▶ [Exercise text]

==========

These trees are too big as it is and i think cutting them back to about 25ft is not unreasonable. Also it means that if they fell they would not reach the house just flatten the shed. 

*zag*
*Administrator*
*Re: They are to the west*

Daithi - these trees were there when you came to look at the house, they were there when you put in a bid, they were there when you signed, and they were there when you moved in. The neighbours didn't pull a fast one on you by erecting them at some stage in the above process - they have been there a long time.

The only thing that has changed is that you have now noticed them.

I appreciate your concerns (I wouldn't want a tree falling on my house) but I don't think there is anything you can do to make your neighbours reduce their height.

You could try contacting your local authority and seeing if there are any regulations covering this type of risk - if there was an imminent risk of the trees falling (like they were rotten, not just big) there presumably would be something that could be done from a public safety aspect.

As I understand it, you can remove the parts of the tree on or over your property, but I am pretty sure you cannot (legally) do it to the extent that it would put the survivability of the entire tree at risk - and anyway this would probably increase the chances of the tree falling on your house.

z 

*Daithi*
*Registered User*
*I know*

I know what you're saying. I never said that i dont understand the neighbours point of view. I'm not even worried about damage to the house if a tree falls (And they looked very much like they were going to fall at the weekend) I'm worried about who it might injure or kill in the house if one falls.
At least if there was no-one in when one hits, either the neighbours or my own insurance would cover the damage, given the fact that i have asked the neighbour to allow me to do something about the problem.
Friday night a friend who lives in a two story building only about 2 miles away had a similar tree come crashing through their window, so i'm waiting to see what happens there

*Sueellen,*
*Moderator.*

Saw an item on TV3 recently where the author of this book (Legal Expert)[broken link removed] went into the nitty gritty of this problem.


----------



## sueellen (12 Mar 2005)

*Re: >>Neighbours - noise/nuisance/security problems et*

*Some other posts*

*dr who
Registered User
noise from next door*

I live in a newly constructed terraced house and since i moved into the house in july 04, there have been on-going issues with bass noise (music) coming through the walls from next door. It is only from one side that the problems occurs.

I have discussed it my neighbours 3 times but to no avail. they are renting the house, so I got in touch with the owner via the estate agent. For a while the noise was lowered but it started up again. 

The builders were still on site so they agreed to perform a sound test on the house via an external company. the results of this test confirmed that the build was up to the correct building regs. On confirmation of this and subsequent noise issues, i again contacted the owners via the estate agent.

==========

▶ [Work item] Reproduce the part of the forum thread starting with "At least if" and going on through "of this problem.".

==========

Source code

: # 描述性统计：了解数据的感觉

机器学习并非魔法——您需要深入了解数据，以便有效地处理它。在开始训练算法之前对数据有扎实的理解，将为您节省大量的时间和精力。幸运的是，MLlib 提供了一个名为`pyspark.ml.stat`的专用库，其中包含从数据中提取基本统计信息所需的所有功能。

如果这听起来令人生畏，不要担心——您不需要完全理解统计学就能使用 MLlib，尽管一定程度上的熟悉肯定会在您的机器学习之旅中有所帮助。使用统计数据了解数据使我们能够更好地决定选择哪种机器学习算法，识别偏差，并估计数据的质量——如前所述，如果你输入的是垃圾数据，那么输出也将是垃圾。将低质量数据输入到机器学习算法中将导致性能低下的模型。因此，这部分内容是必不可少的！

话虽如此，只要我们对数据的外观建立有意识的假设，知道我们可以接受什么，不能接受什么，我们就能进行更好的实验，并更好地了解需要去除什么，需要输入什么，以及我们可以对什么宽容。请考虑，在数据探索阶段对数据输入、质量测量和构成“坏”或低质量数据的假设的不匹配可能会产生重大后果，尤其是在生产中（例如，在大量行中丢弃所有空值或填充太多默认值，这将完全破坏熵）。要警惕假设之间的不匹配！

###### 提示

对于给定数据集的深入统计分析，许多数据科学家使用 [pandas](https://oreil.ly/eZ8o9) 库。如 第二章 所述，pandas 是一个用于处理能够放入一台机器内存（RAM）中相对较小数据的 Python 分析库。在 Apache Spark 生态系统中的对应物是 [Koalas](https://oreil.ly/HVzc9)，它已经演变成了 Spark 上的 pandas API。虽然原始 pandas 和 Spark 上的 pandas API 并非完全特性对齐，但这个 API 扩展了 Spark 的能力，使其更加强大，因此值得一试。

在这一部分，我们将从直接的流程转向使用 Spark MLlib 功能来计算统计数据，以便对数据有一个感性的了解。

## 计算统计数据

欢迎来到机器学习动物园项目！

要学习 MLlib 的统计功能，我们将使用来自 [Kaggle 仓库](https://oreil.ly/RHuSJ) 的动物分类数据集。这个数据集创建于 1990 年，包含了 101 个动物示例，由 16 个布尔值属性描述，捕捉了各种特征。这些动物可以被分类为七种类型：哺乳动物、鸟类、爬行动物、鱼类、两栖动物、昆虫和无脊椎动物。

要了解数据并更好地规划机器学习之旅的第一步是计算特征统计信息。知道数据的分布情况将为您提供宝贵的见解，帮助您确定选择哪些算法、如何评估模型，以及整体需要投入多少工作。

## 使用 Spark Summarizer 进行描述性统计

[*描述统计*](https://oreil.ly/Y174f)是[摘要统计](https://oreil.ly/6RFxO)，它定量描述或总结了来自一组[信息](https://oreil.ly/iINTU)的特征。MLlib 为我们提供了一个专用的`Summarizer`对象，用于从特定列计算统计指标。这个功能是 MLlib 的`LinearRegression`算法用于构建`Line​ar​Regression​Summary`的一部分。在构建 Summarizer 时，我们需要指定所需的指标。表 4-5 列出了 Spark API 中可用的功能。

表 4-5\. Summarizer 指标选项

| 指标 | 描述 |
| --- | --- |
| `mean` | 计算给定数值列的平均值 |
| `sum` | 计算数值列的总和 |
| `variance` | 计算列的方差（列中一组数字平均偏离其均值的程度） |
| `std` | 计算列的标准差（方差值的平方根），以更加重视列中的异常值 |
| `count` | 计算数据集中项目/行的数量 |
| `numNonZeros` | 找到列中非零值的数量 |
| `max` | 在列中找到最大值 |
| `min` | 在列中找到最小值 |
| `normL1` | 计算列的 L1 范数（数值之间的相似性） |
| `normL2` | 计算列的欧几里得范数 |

==========

▶ [Problem solution]
At least if there was no-one in when one hits, either the neighbours or my own insurance would cover the damage, given the fact that i have asked the neighbour to allow me to do something about the problem.
Friday night a friend who lives in a two story building only about 2 miles away had a similar tree come crashing through their window, so i'm waiting to see what happens there

*Sueellen,*
*Moderator.*

Saw an item on TV3 recently where the author of this book (Legal Expert)[broken link removed] went into the nitty gritty of this problem.